You might be asking, "What kind of people believe in this nonsense?" People very much like you and your friends and neighbors. As Loxton and Prothero emphasize, "It is important to understand that essentially everybody believes in things that scientists consider to be either unproven, implausible, or demonstrably false." The sheer number of cryptid programs on channels such as Animal Planet, Discovery,[1] History, and National Geographic suggest that the audience for such programming is quite mainstream. Interestingly, people who belong to Bigfoot hunting groups tend to be almost "hyperconventional" given how conventional they are on measures such as education, income, marriage, and mainstream religiosity. For example, at the 2009 annual Texas Bigfoot Research Conference, attendees "were better educated than average Americans, better paid, and more likely to be married." Cryptid belief thrives about as much among élites as in any other population segment in America. And in case you were wondering, people who score higher on measures of religiosity tend to believe in fewer cryptids than those who score lower.

Some anthropologists, psychologists, and sociologists have been studying the phenomenon of cryptid belief in American and Canadian societies (and belief in the paranormal more generally in North America). Loxton and Prothero summarize this research and its conclusions well: Nobody really has any explanation for why so many people believe in cryptids or why there is virtually no correlation between increased education and decreased belief in cryptids. Maybe people long for some remaining wildness in an otherwise controlled world. Perhaps people want to maintain some form of mystery despite Enlightenment thought's crusade against the mysterious. Or cryptid belief is one of the few ways people can practice deviancy that doesn't cost them anything in a conformist, consumer-oriented society. In any case, Loxton and Prothero wisely urge caution in the interpretation of this body of research.

After all, despite the pervasiveness of scientism in Western culture, there is still a fascination with the fantastic. The 19th century, which gave birth to scientism, was filled with examples of people who swore both by science and by spiritualism. Contemporary American society is no different.

Abominable Science! seeks to debunk cryptozoology while encouraging better scientific thinking. The authors are more successful at the former goal than the latter. Loxton and Prothero tend to write as if there is one scientific method rather than many scientific methods. This is a very common shorthand for referring to the complex and creative yet systematic processes of investigation used in the sciences. Unfortunately, speaking of "the scientific method" and throwing in the phrase "hypothesis testing" tend to reinforce what I call the 5th-grade view of science: a four-step procedure of observation, hypothesis, experiment, and conclusion. Scientific methodology is much richer and more creative than this overused, misleading caricature.[2]

One possibility for why belief in cryptids is so high in America is that few Americans—even the highly educated—actually understand much about the processes and principles of scientific inquiry. Cryptozoology superficially appears to be scientific, and a number of people mistake it for scientific activity. It sounds and looks "sciencey," to use Sharon Hill's lovely term, but that's it. Cryptozoologists typically don't begin with a theory to generate a viable hypothesis, deduce consequences from that hypothesis (predictions), test those consequences, analyze the data, check for errors, critically sift assumptions, and so forth. Rather, they begin with a bias (belief in the existence of a mystery creature such as Bigfoot) and then hunt for evidence to substantiate their belief. This leads cryptozoologists to force what they find to fit into their pre-established expectations. Moreover, they accept any evidence that remotely supports their belief no matter how weak or questionable, and discount any contrary evidence no matter how strong.

[Data items]

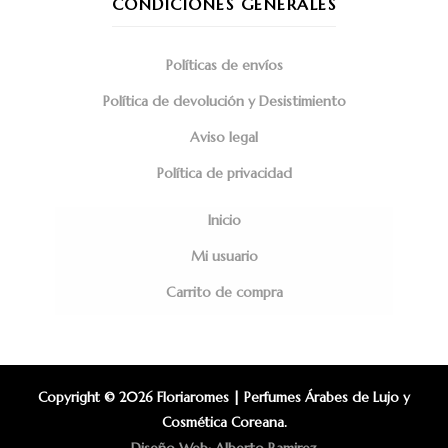
CONDICIONES GENERALES
Políticas de envíos
Política de devolución y Desistimiento
Aviso legal
Política de privacidad
Inicio
Mi usuario
Carrito de compra
Copyright © 2026 Floriaromes | Perfumes Árabes de Lujo y
Cosmética Coreana.
Diseño Web: Alberto Ramirez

== CHECK YOUR UNDERSTANDING ==
a. In the text about cryptid belief, how did attendees at the 2009 annual Texas Bigfoot Research Conference compare with average Americans?
b. In the text about cryptid belief, restate the part that opens with the words "Some anthropologists, psychologists, and" and closes with "body of research.", renaming "crusade" as "campaign".
The rows play no role in this work.

== SOLUTION LIST ==
a. They were better educated, better paid, and more likely to be married.

b.
Some anthropologists, psychologists, and sociologists have been studying the phenomenon of cryptid belief in American and Canadian societies (and belief in the paranormal more generally in North America). Loxton and Prothero summarize this research and its conclusions well: Nobody really has any explanation for why so many people believe in cryptids or why there is virtually no correlation between increased education and decreased belief in cryptids. Maybe people long for some remaining wildness in an otherwise controlled world. Perhaps people want to maintain some form of mystery despite Enlightenment thought's campaign against the mysterious. Or cryptid belief is one of the few ways people can practice deviancy that doesn't cost them anything in a conformist, consumer-oriented society. In any case, Loxton and Prothero wisely urge caution in the interpretation of this body of research.